Does the Orifice-directed Dentin Conservation Access Design Debride Pulp Chamber and Mesial Root Canal Systems of Mandibular Molars Similar to a Traditional Access Design?

Published:December 19, 2017DOI:


      • For the first time, the debridement of an orifice-directed access cavity design (truss access) was compared with a traditional access cavity.
      • The pulp chamber was significantly cleaner in a traditional access compared with the orifice-directed access.
      • The root canals and isthmus showed a similar amount of remaining pulp tissue immaterial of the access cavity design.



      Despite the increasing reports on mechanical aspects of contracted endodontic access cavities (CECs), we believe that the biological aspects (debridement) have not been adequately investigated. This study examined if 1 type of CEC (orifice-directed dentin conservation [DDC] access) was able to debride the pulp chamber, root canals, and isthmus of mesial roots of mandibular molars similar to a traditional endodontic access cavity (TEC).

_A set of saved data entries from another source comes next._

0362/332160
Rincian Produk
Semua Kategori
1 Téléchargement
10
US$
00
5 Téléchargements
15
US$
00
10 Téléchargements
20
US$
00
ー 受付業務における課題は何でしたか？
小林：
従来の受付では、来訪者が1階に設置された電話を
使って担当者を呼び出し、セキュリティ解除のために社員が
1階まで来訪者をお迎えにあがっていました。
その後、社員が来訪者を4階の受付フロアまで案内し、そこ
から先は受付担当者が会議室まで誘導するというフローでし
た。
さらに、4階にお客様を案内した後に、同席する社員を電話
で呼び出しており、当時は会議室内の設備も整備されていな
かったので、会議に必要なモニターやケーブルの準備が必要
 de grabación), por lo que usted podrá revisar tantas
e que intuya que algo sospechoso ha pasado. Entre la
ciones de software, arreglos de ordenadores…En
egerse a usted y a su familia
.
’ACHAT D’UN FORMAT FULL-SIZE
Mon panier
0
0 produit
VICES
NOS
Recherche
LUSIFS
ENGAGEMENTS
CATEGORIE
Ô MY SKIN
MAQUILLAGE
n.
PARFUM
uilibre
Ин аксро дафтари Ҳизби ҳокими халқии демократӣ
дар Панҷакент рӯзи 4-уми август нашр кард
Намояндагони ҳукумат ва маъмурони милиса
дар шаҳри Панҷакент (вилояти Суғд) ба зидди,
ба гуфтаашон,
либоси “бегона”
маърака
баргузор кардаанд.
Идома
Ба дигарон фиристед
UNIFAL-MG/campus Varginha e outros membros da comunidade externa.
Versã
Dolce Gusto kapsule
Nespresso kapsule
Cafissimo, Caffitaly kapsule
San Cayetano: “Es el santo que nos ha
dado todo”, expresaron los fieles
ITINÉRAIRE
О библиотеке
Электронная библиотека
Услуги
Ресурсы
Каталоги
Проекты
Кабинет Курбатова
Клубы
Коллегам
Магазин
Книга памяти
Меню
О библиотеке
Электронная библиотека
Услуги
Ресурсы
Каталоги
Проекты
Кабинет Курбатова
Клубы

      Mandibular molars (N = 32) were selected and divided randomly into 2 experimental groups (n = 12) after micro–computed tomographic scanning (group 1: TEC and group 2: DDC) and histologic controls (n = 8). After instrumentation to a size 30/0.06 taper using 3% sodium hypochlorite as irrigant, specimens were processed for histologic evaluation, and the remaining pulp tissue (RPT) was measured from the pulp chamber, root canal, and isthmus at all root thirds. Data were analyzed using 1-way analysis of variance, Kruskal-Wallis, and appropriate post hoc tests (P = .05).


      The RPT in the pulp chamber was significantly higher in DDC compared with TEC (P < .05). Comparing the root thirds in each group, there was no significant difference in the RPT within the root canals or the isthmus (P > .05). The RPT within the root canals and isthmus was not significantly different between the 2 access cavity designs at any root third (P > .05).


      Debridement of the pulp chamber was significantly compromised in DDC. The type of access cavity did not influence the amount of RPT in the root canals and isthmus.